====== Material to process ======

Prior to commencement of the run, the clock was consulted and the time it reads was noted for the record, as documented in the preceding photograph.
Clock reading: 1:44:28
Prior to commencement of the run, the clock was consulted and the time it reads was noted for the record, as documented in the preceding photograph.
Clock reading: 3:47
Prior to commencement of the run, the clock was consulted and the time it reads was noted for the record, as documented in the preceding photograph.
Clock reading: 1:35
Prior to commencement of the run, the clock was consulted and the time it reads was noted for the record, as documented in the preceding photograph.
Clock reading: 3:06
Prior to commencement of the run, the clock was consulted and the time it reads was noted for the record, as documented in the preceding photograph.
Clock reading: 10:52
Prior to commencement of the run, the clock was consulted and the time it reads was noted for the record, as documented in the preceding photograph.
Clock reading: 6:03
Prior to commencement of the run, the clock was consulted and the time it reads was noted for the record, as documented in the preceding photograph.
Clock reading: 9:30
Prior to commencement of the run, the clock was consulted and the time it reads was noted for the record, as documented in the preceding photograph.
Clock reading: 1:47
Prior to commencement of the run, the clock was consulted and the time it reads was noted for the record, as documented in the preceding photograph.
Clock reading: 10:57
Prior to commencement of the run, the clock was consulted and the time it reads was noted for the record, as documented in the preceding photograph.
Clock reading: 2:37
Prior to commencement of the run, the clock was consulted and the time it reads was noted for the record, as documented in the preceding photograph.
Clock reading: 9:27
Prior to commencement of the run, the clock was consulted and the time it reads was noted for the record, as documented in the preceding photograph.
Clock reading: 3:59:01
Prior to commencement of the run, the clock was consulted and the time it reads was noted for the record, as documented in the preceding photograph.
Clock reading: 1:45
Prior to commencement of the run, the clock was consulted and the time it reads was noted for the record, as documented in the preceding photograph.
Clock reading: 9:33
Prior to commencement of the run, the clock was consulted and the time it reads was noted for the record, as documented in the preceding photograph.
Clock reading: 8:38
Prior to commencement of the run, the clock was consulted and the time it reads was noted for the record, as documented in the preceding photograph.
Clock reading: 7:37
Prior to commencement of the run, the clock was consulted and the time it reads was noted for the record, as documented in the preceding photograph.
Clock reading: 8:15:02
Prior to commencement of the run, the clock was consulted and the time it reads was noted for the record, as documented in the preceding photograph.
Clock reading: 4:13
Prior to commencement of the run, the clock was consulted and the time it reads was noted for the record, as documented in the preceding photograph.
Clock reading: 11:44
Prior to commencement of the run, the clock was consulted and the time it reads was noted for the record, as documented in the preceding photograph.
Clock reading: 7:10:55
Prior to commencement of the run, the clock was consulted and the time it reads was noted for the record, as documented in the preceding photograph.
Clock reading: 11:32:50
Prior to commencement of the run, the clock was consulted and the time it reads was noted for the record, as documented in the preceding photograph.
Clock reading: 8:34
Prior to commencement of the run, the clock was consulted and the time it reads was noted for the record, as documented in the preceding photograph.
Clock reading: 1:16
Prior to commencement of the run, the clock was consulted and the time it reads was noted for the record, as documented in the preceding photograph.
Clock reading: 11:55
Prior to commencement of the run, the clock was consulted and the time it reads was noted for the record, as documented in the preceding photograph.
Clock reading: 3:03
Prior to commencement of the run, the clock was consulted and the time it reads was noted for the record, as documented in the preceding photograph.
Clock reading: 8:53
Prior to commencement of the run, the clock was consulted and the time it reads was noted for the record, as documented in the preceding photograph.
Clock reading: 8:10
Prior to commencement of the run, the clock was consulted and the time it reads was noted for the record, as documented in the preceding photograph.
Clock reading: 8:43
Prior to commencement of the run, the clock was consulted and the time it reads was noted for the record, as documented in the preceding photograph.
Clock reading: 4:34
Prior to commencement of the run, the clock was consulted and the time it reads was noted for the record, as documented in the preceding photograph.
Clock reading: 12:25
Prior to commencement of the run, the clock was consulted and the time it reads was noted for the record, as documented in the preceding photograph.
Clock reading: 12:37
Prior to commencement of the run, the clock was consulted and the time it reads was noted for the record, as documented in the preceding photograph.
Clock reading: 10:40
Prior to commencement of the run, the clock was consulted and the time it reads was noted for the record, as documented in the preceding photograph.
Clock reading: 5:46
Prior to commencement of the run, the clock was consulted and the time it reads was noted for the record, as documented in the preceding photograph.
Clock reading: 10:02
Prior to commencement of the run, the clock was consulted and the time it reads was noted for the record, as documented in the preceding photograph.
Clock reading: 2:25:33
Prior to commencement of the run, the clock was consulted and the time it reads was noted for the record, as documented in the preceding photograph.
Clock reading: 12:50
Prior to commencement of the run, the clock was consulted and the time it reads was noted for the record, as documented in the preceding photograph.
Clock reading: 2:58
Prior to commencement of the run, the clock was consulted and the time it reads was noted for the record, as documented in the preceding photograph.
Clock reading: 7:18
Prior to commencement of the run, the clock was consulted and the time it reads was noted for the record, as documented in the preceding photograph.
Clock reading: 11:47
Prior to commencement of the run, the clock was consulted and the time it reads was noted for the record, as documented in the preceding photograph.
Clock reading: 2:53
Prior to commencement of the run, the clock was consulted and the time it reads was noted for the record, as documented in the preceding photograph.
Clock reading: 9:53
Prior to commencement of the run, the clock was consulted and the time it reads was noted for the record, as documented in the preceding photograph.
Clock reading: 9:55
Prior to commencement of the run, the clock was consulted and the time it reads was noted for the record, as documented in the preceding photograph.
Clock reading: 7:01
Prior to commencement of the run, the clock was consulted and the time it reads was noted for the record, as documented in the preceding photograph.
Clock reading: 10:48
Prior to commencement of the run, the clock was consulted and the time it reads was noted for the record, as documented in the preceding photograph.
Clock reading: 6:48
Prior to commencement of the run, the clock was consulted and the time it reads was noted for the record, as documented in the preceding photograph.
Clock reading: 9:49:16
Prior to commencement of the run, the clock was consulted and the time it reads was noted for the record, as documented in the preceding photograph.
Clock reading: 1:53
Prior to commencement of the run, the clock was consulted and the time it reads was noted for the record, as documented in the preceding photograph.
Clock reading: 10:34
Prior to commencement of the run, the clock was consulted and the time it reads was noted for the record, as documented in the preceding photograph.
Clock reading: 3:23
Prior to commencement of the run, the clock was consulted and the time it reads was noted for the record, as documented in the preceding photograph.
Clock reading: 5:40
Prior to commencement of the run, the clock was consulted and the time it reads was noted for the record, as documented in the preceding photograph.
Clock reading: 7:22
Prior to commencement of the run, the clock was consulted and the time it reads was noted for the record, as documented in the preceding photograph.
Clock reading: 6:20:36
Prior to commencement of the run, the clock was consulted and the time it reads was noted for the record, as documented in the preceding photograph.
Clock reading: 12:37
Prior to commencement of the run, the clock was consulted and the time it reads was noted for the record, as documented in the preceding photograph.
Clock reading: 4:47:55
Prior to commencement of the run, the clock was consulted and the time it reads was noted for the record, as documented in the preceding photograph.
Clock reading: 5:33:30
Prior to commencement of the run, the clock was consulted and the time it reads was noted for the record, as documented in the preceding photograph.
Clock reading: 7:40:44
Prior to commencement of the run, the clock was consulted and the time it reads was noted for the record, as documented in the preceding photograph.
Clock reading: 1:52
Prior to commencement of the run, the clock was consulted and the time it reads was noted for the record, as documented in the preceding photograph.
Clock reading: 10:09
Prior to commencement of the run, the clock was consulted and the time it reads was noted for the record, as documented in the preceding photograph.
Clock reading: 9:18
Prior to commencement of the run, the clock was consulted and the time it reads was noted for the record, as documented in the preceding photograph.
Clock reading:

======

Task requirements —
Recast the whole listing above as a numbered list, leaving out any blank lines.

Task solution —
1. Prior to commencement of the run, the clock was consulted and the time it reads was noted for the record, as documented in the preceding photograph.
2. Clock reading: 1:44:28
3. Prior to commencement of the run, the clock was consulted and the time it reads was noted for the record, as documented in the preceding photograph.
4. Clock reading: 3:47
5. Prior to commencement of the run, the clock was consulted and the time it reads was noted for the record, as documented in the preceding photograph.
6. Clock reading: 1:35
7. Prior to commencement of the run, the clock was consulted and the time it reads was noted for the record, as documented in the preceding photograph.
8. Clock reading: 3:06
9. Prior to commencement of the run, the clock was consulted and the time it reads was noted for the record, as documented in the preceding photograph.
10. Clock reading: 10:52
11. Prior to commencement of the run, the clock was consulted and the time it reads was noted for the record, as documented in the preceding photograph.
12. Clock reading: 6:03
13. Prior to commencement of the run, the clock was consulted and the time it reads was noted for the record, as documented in the preceding photograph.
14. Clock reading: 9:30
15. Prior to commencement of the run, the clock was consulted and the time it reads was noted for the record, as documented in the preceding photograph.
16. Clock reading: 1:47
17. Prior to commencement of the run, the clock was consulted and the time it reads was noted for the record, as documented in the preceding photograph.
18. Clock reading: 10:57
19. Prior to commencement of the run, the clock was consulted and the time it reads was noted for the record, as documented in the preceding photograph.
20. Clock reading: 2:37
21. Prior to commencement of the run, the clock was consulted and the time it reads was noted for the record, as documented in the preceding photograph.
22. Clock reading: 9:27
23. Prior to commencement of the run, the clock was consulted and the time it reads was noted for the record, as documented in the preceding photograph.
24. Clock reading: 3:59:01
25. Prior to commencement of the run, the clock was consulted and the time it reads was noted for the record, as documented in the preceding photograph.
26. Clock reading: 1:45
27. Prior to commencement of the run, the clock was consulted and the time it reads was noted for the record, as documented in the preceding photograph.
28. Clock reading: 9:33
29. Prior to commencement of the run, the clock was consulted and the time it reads was noted for the record, as documented in the preceding photograph.
30. Clock reading: 8:38
31. Prior to commencement of the run, the clock was consulted and the time it reads was noted for the record, as documented in the preceding photograph.
32. Clock reading: 7:37
33. Prior to commencement of the run, the clock was consulted and the time it reads was noted for the record, as documented in the preceding photograph.
34. Clock reading: 8:15:02
35. Prior to commencement of the run, the clock was consulted and the time it reads was noted for the record, as documented in the preceding photograph.
36. Clock reading: 4:13
37. Prior to commencement of the run, the clock was consulted and the time it reads was noted for the record, as documented in the preceding photograph.
38. Clock reading: 11:44
39. Prior to commencement of the run, the clock was consulted and the time it reads was noted for the record, as documented in the preceding photograph.
40. Clock reading: 7:10:55
41. Prior to commencement of the run, the clock was consulted and the time it reads was noted for the record, as documented in the preceding photograph.
42. Clock reading: 11:32:50
43. Prior to commencement of the run, the clock was consulted and the time it reads was noted for the record, as documented in the preceding photograph.
44. Clock reading: 8:34
45. Prior to commencement of the run, the clock was consulted and the time it reads was noted for the record, as documented in the preceding photograph.
46. Clock reading: 1:16
47. Prior to commencement of the run, the clock was consulted and the time it reads was noted for the record, as documented in the preceding photograph.
48. Clock reading: 11:55
49. Prior to commencement of the run, the clock was consulted and the time it reads was noted for the record, as documented in the preceding photograph.
50. Clock reading: 3:03
51. Prior to commencement of the run, the clock was consulted and the time it reads was noted for the record, as documented in the preceding photograph.
52. Clock reading: 8:53
53. Prior to commencement of the run, the clock was consulted and the time it reads was noted for the record, as documented in the preceding photograph.
54. Clock reading: 8:10
55. Prior to commencement of the run, the clock was consulted and the time it reads was noted for the record, as documented in the preceding photograph.
56. Clock reading: 8:43
57. Prior to commencement of the run, the clock was consulted and the time it reads was noted for the record, as documented in the preceding photograph.
58. Clock reading: 4:34
59. Prior to commencement of the run, the clock was consulted and the time it reads was noted for the record, as documented in the preceding photograph.
60. Clock reading: 12:25
61. Prior to commencement of the run, the clock was consulted and the time it reads was noted for the record, as documented in the preceding photograph.
62. Clock reading: 12:37
63. Prior to commencement of the run, the clock was consulted and the time it reads was noted for the record, as documented in the preceding photograph.
64. Clock reading: 10:40
65. Prior to commencement of the run, the clock was consulted and the time it reads was noted for the record, as documented in the preceding photograph.
66. Clock reading: 5:46
67. Prior to commencement of the run, the clock was consulted and the time it reads was noted for the record, as documented in the preceding photograph.
68. Clock reading: 10:02
69. Prior to commencement of the run, the clock was consulted and the time it reads was noted for the record, as documented in the preceding photograph.
70. Clock reading: 2:25:33
71. Prior to commencement of the run, the clock was consulted and the time it reads was noted for the record, as documented in the preceding photograph.
72. Clock reading: 12:50
73. Prior to commencement of the run, the clock was consulted and the time it reads was noted for the record, as documented in the preceding photograph.
74. Clock reading: 2:58
75. Prior to commencement of the run, the clock was consulted and the time it reads was noted for the record, as documented in the preceding photograph.
76. Clock reading: 7:18
77. Prior to commencement of the run, the clock was consulted and the time it reads was noted for the record, as documented in the preceding photograph.
78. Clock reading: 11:47
79. Prior to commencement of the run, the clock was consulted and the time it reads was noted for the record, as documented in the preceding photograph.
80. Clock reading: 2:53
81. Prior to commencement of the run, the clock was consulted and the time it reads was noted for the record, as documented in the preceding photograph.
82. Clock reading: 9:53
83. Prior to commencement of the run, the clock was consulted and the time it reads was noted for the record, as documented in the preceding photograph.
84. Clock reading: 9:55
85. Prior to commencement of the run, the clock was consulted and the time it reads was noted for the record, as documented in the preceding photograph.
86. Clock reading: 7:01
87. Prior to commencement of the run, the clock was consulted and the time it reads was noted for the record, as documented in the preceding photograph.
88. Clock reading: 10:48
89. Prior to commencement of the run, the clock was consulted and the time it reads was noted for the record, as documented in the preceding photograph.
90. Clock reading: 6:48
91. Prior to commencement of the run, the clock was consulted and the time it reads was noted for the record, as documented in the preceding photograph.
92. Clock reading: 9:49:16
93. Prior to commencement of the run, the clock was consulted and the time it reads was noted for the record, as documented in the preceding photograph.
94. Clock reading: 1:53
95. Prior to commencement of the run, the clock was consulted and the time it reads was noted for the record, as documented in the preceding photograph.
96. Clock reading: 10:34
97. Prior to commencement of the run, the clock was consulted and the time it reads was noted for the record, as documented in the preceding photograph.
98. Clock reading: 3:23
99. Prior to commencement of the run, the clock was consulted and the time it reads was noted for the record, as documented in the preceding photograph.
100. Clock reading: 5:40
101. Prior to commencement of the run, the clock was consulted and the time it reads was noted for the record, as documented in the preceding photograph.
102. Clock reading: 7:22
103. Prior to commencement of the run, the clock was consulted and the time it reads was noted for the record, as documented in the preceding photograph.
104. Clock reading: 6:20:36
105. Prior to commencement of the run, the clock was consulted and the time it reads was noted for the record, as documented in the preceding photograph.
106. Clock reading: 12:37
107. Prior to commencement of the run, the clock was consulted and the time it reads was noted for the record, as documented in the preceding photograph.
108. Clock reading: 4:47:55
109. Prior to commencement of the run, the clock was consulted and the time it reads was noted for the record, as documented in the preceding photograph.
110. Clock reading: 5:33:30
111. Prior to commencement of the run, the clock was consulted and the time it reads was noted for the record, as documented in the preceding photograph.
112. Clock reading: 7:40:44
113. Prior to commencement of the run, the clock was consulted and the time it reads was noted for the record, as documented in the preceding photograph.
114. Clock reading: 1:52
115. Prior to commencement of the run, the clock was consulted and the time it reads was noted for the record, as documented in the preceding photograph.
116. Clock reading: 10:09
117. Prior to commencement of the run, the clock was consulted and the time it reads was noted for the record, as documented in the preceding photograph.
118. Clock reading: 9:18
119. Prior to commencement of the run, the clock was consulted and the time it reads was noted for the record, as documented in the preceding photograph.
120. Clock reading:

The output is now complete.